The transgenic model, with enhanced beta-amyloid deposition, suggests that the effects of volatile anesthetics may be exacerbated in the elderly brain that has already undergone neurodegenerative changes. (Image source: Thinkstock)

The transgenic model, with enhanced beta-amyloid deposition, suggests that the effects of volatile anesthetics may be exacerbated in the elderly brain that has already undergone neurodegenerative changes. (Image source: Thinkstock)

Do inhaled anesthetics contribute to postoperative cognitive dysfunction? This important topic is difficult to study clinically because of the confounding effects of surgery. Animal models are being increasingly used to try to determine the specific effects of anesthesia.

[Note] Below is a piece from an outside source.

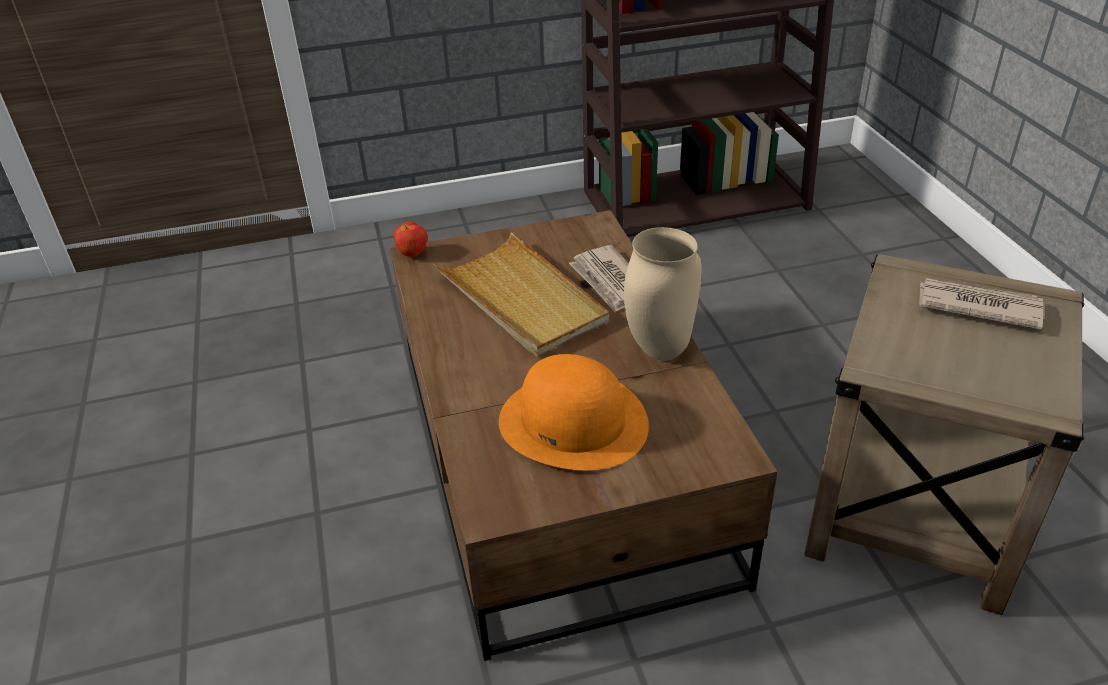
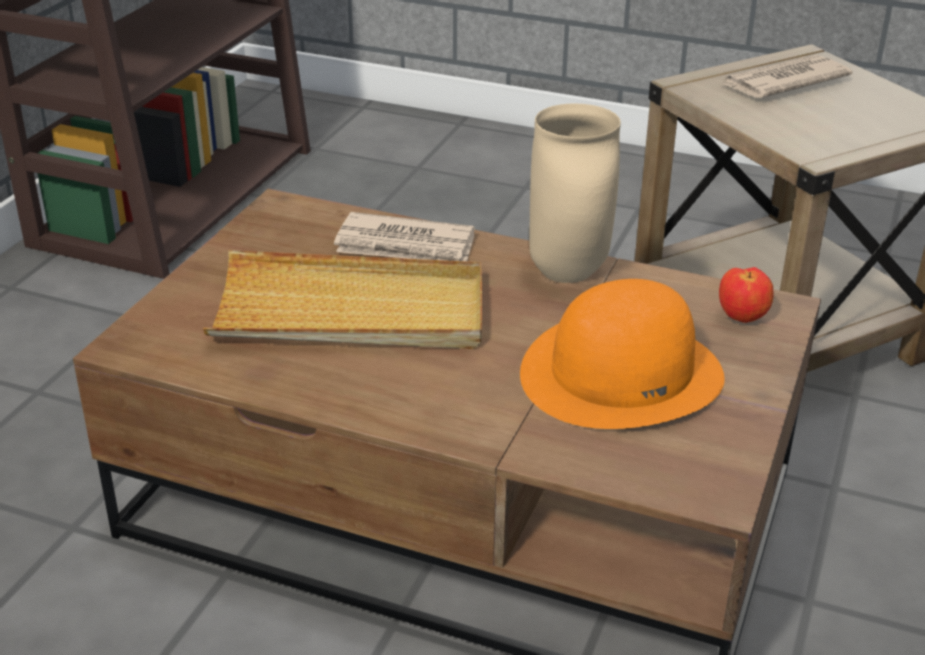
camera: 55 degrees left, 5 degrees down
(413, 254) = (124, 346): apple -> apple (742, 318)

Dr. Feng Tau, Department of Anesthesia and Critical Care Medicine, Johns Hopkins University School of Medicine, Baltimore, Maryland, and colleagues examined the effects of isoflurane exposure on learning and memory and tau protein phosphorylation in a mouse model of Alzheimer’s disease.  Their results are discussed in the article “The Role of Hippocampal Tau Protein Phosphorylation in Isoflurane-Induced Cognitive Dysfunction in Transgenic APP695 Mice,” which was published in this month’s issue of Anesthesia and Analgesia. Tau protein, which is associated with microtubules, can destabilize the microtubule when phosphorylated, resulting in neuronal damage and degeneration. Recent work indicates that anesthetics, both volatile and intravenous, can induce tau phosphorylation. Transgenic APP695 mice over-express and deposit the protein beta amyloid, which is a key step in the development of Alzheimer’s disease.

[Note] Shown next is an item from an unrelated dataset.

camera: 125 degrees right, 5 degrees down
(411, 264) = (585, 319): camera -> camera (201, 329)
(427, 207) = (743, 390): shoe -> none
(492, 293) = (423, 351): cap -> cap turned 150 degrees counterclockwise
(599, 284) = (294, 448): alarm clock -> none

The investigators used the Morris Water Maze test to examine learning and behavior and found that transgenic mice had significantly impaired function compared with the wild type mice 2, 3, and 4 days after 4 hours of 1.0 MAC isoflurane anesthesia. Hippocampal tau protein phosphorylation levels, determined by Western blot analysis, were increased significantly in the transgenic mice compared with the wild type mice before isoflurane, and this difference was enhanced after isoflurane exposure. Total hippocampal tau values in both groups of mice were not changed by isoflurane.

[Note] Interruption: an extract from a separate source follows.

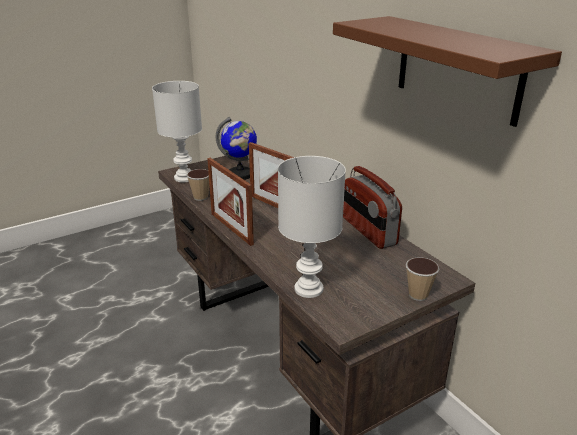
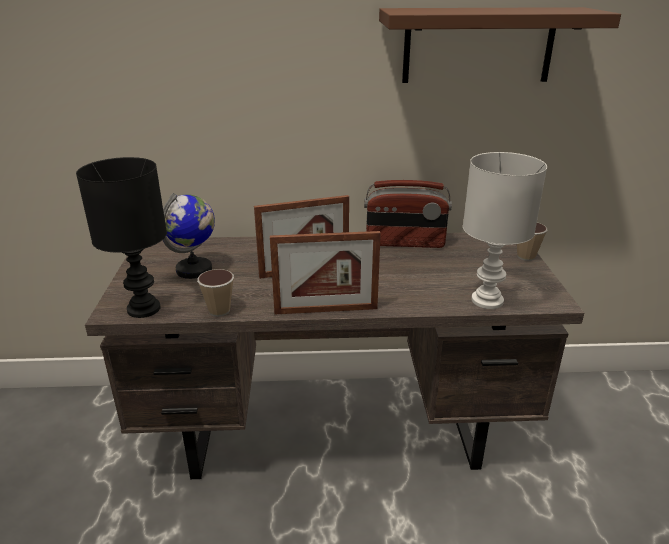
camera: 60 degrees left, 0 degrees up
(185, 178) = (145, 308): white table lamp -> black table lamp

This interesting study combines measures of functional recovery from anesthesia with changes in a key biochemical step in the development of neuronal damage.  The transgenic model, with enhanced beta-amyloid deposition, suggests that the effects of volatile anesthetics may be exacerbated in the elderly brain that has already undergone neurodegenerative changes. Translation of animal work to clinical anesthesia remains a huge challenge, but this study is another valuable piece in that veritable jigsaw puzzle.